ACTION ITEM: Exact copies of all the lines below are required, with the pictures omitted.

GIVEN DATA:
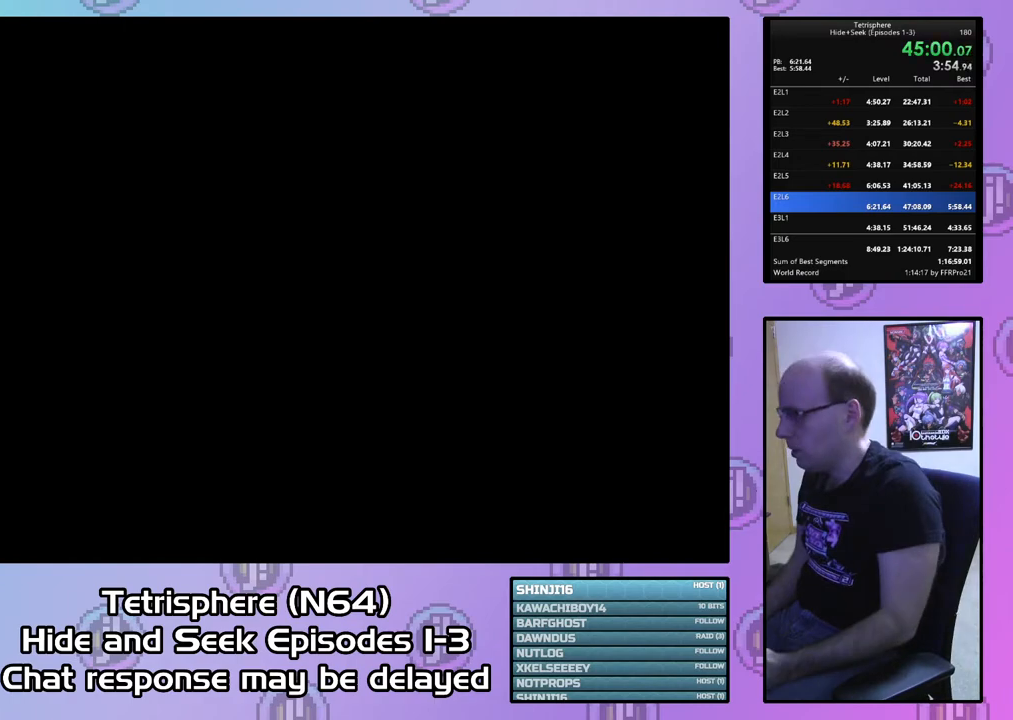
{"buttons": [], "right_stick": "center", "events": [[33, "CIRCLE", "down"], [33, "CROSS", "down"], [133, "CROSS", "up"], [167, "CIRCLE", "up"], [233, "CIRCLE", "down"], [233, "CROSS", "down"], [333, "CIRCLE", "up"], [333, "CROSS", "up"], [400, "CROSS", "down"], [433, "CIRCLE", "down"], [500, "CIRCLE", "up"], [500, "CROSS", "up"]]}
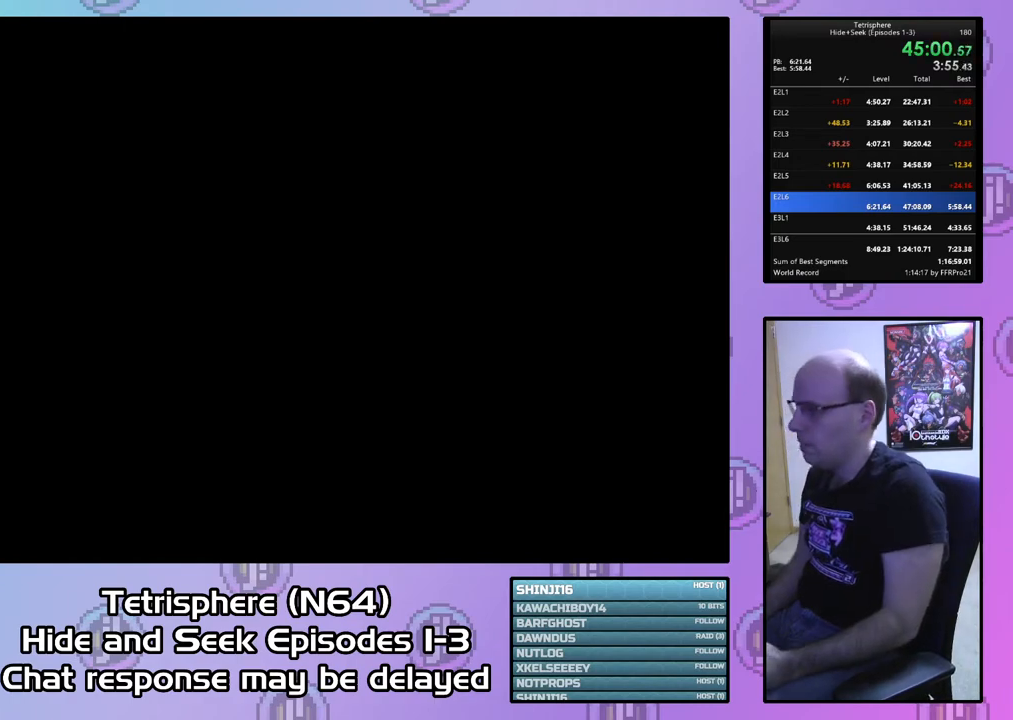
{"buttons": [], "right_stick": "center", "events": [[67, "CIRCLE", "down"], [67, "CROSS", "down"], [167, "CIRCLE", "up"], [167, "CROSS", "up"], [233, "CIRCLE", "down"], [233, "CROSS", "down"], [333, "CIRCLE", "up"], [333, "CROSS", "up"], [400, "CIRCLE", "down"], [400, "CROSS", "down"], [500, "CIRCLE", "up"], [500, "CROSS", "up"]]}
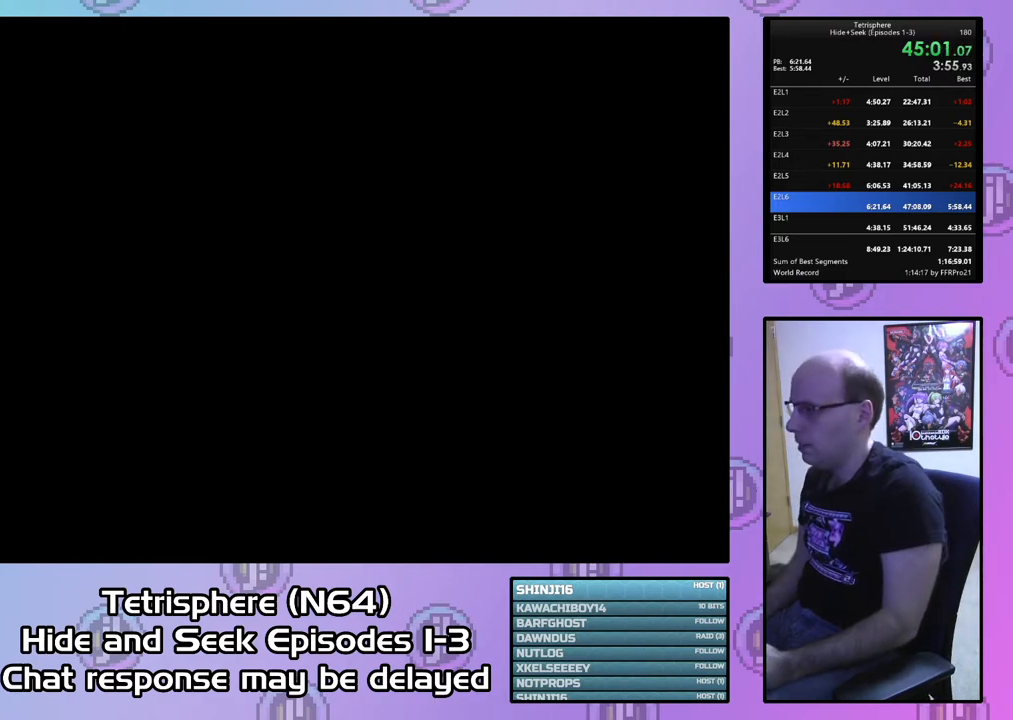
{"buttons": ["CROSS", "CIRCLE"], "right_stick": "center", "events": [[67, "CIRCLE", "down"], [67, "CROSS", "down"], [200, "CIRCLE", "up"], [200, "CROSS", "up"], [267, "CIRCLE", "down"], [267, "CROSS", "down"], [367, "CIRCLE", "up"], [367, "CROSS", "up"], [500, "CIRCLE", "down"], [500, "CROSS", "down"]]}
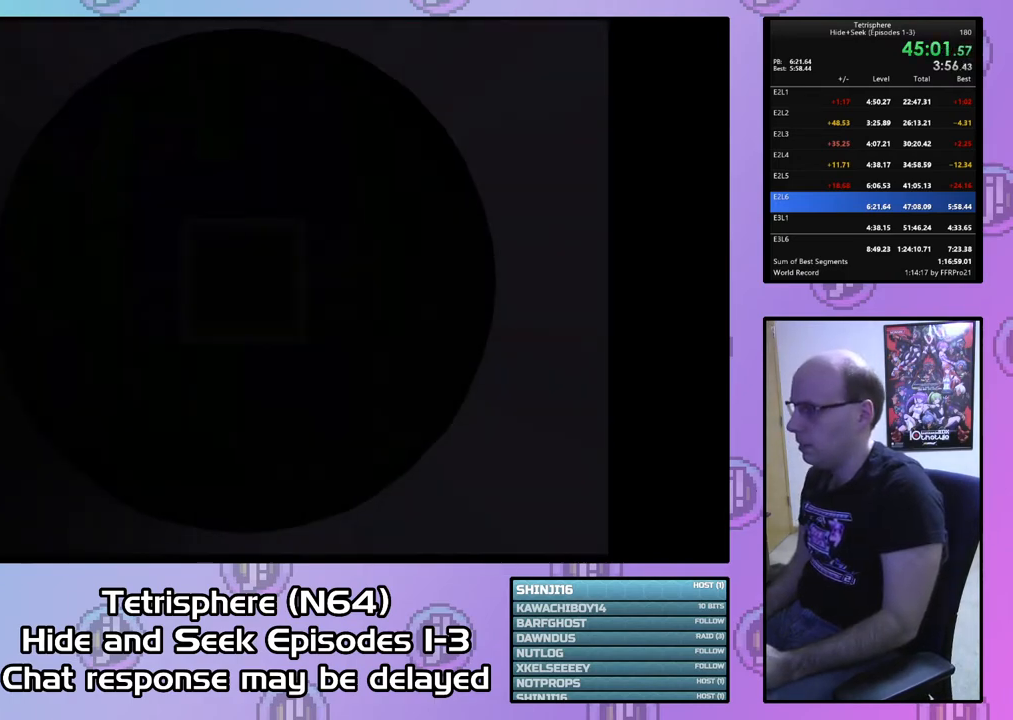
{"buttons": ["DPAD_UP"], "right_stick": "center", "events": [[100, "CIRCLE", "up"], [100, "CROSS", "up"], [500, "DPAD_UP", "down"]]}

TASK SOLUTION:
{"buttons": [], "right_stick": "center", "events": [[33, "CIRCLE", "down"], [33, "CROSS", "down"], [133, "CROSS", "up"], [167, "CIRCLE", "up"], [233, "CIRCLE", "down"], [233, "CROSS", "down"], [333, "CIRCLE", "up"], [333, "CROSS", "up"], [400, "CROSS", "down"], [433, "CIRCLE", "down"], [500, "CIRCLE", "up"], [500, "CROSS", "up"]]}
{"buttons": [], "right_stick": "center", "events": [[67, "CIRCLE", "down"], [67, "CROSS", "down"], [167, "CIRCLE", "up"], [167, "CROSS", "up"], [233, "CIRCLE", "down"], [233, "CROSS", "down"], [333, "CIRCLE", "up"], [333, "CROSS", "up"], [400, "CIRCLE", "down"], [400, "CROSS", "down"], [500, "CIRCLE", "up"], [500, "CROSS", "up"]]}
{"buttons": ["CROSS", "CIRCLE"], "right_stick": "center", "events": [[67, "CIRCLE", "down"], [67, "CROSS", "down"], [200, "CIRCLE", "up"], [200, "CROSS", "up"], [267, "CIRCLE", "down"], [267, "CROSS", "down"], [367, "CIRCLE", "up"], [367, "CROSS", "up"], [500, "CIRCLE", "down"], [500, "CROSS", "down"]]}
{"buttons": ["DPAD_UP"], "right_stick": "center", "events": [[100, "CIRCLE", "up"], [100, "CROSS", "up"], [500, "DPAD_UP", "down"]]}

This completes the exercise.